The choice is not only whether or not to borrow – but how much, and for what.

After all, George Osborne is already planning to borrow £78 billion more in 2015 than he originally planned.

And whilst Ed Balls has committed to using the 2015/16 Tory spending plans as a starting point, he has yet to say that further borrowing post-2015 to stimulate a flatlining economy is being ruled out by a future Labour administration.

Both Balls and Miliband have begun to make tentative steps towards arguing in favour of borrowing for growth, jobs and investment, but not yet forcefully or convincingly enough. Such a thing as “good borrowing” – adopting Keynesian principles to stimulate demand – does exist. And it can have positive outcomes in terms of investing in bricks and mortar projects – most notably housing – that produce a tangible asset for the economy.

Of course, doing so would also bring down the housing benefit bill over the medium and long term.

Yet the word that dare not speak its name – borrowing – is the only realistic means of achieving that end point. Instead of speaking in hypotheticals like Balls did last week about “400,000 affordable homes across the country, and support over 600,000 new jobs in construction, including 10,000 apprenticeships”, Balls should commit, now, to such an investment, and begin winning the argument that this is a credible plan for growth. As I wrote in The Times this morning:

The British Chambers of Commerce (not known as a hotbed of either Keynesians or socialists) has noted that each pound invested can create £2.09 of extra economic output. The BCC has already called for the Government to “seize this opportunity and build the homes needed for a sustainable future, and a lasting economic recovery”.
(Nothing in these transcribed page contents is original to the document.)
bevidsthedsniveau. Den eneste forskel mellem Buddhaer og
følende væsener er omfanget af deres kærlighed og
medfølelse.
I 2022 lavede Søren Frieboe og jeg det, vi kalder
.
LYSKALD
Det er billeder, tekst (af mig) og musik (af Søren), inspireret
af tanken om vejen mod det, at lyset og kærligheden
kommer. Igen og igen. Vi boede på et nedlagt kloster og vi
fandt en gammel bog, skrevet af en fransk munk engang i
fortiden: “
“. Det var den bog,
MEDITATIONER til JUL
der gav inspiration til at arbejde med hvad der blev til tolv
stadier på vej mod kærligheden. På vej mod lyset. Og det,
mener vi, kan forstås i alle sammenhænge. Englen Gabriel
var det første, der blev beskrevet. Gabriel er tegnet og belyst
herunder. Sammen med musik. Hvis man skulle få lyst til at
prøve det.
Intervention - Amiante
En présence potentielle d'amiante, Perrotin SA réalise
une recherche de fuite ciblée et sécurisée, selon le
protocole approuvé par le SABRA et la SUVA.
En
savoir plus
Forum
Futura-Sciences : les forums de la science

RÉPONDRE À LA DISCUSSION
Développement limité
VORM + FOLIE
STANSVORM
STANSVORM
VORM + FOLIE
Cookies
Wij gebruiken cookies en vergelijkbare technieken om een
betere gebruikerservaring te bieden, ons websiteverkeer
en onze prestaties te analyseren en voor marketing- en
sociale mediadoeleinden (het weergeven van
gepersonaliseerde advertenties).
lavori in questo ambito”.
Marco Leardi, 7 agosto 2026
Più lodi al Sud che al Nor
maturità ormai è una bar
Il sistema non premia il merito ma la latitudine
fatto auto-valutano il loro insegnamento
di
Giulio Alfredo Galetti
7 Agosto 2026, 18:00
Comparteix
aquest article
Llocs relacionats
Far from being an idea that is outside of the political mainstream, rapid expansion of house building is a plan backed by a mainstream body that speaks for British business interests.
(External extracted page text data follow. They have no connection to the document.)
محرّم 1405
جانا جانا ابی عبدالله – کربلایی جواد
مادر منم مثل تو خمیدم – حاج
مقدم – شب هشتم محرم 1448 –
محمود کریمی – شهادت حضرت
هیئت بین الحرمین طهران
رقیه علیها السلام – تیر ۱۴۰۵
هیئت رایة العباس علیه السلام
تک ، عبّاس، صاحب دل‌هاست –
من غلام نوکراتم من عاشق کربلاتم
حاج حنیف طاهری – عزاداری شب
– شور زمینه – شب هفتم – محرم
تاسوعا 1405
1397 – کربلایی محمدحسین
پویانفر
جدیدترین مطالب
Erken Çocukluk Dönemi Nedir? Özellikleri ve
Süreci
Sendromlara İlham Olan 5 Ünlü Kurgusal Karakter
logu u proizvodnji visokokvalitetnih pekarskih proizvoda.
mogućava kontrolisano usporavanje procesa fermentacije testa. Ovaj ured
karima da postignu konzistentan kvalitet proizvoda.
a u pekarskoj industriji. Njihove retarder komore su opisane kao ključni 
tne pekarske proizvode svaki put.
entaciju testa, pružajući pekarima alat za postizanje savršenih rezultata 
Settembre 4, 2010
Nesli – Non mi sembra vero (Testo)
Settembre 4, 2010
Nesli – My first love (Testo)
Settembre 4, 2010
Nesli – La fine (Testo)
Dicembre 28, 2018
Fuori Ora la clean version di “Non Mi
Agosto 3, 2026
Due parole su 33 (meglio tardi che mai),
Labour can’t wait until January 2015 to make the case for more borrowing, and expect to win an election a few months later. That’s not enough time to win the argument in the face of what would be an immense Tory-led media onslaught. And right now there’s clear public support for borrowing to build – as our polling last week showed.

The Labour leadership has the opportunity not only to do the right thing – for those who cannot afford a home of their own, as well as for the British economy as a whole – but to put the Tories on the wrong side of public opinion too.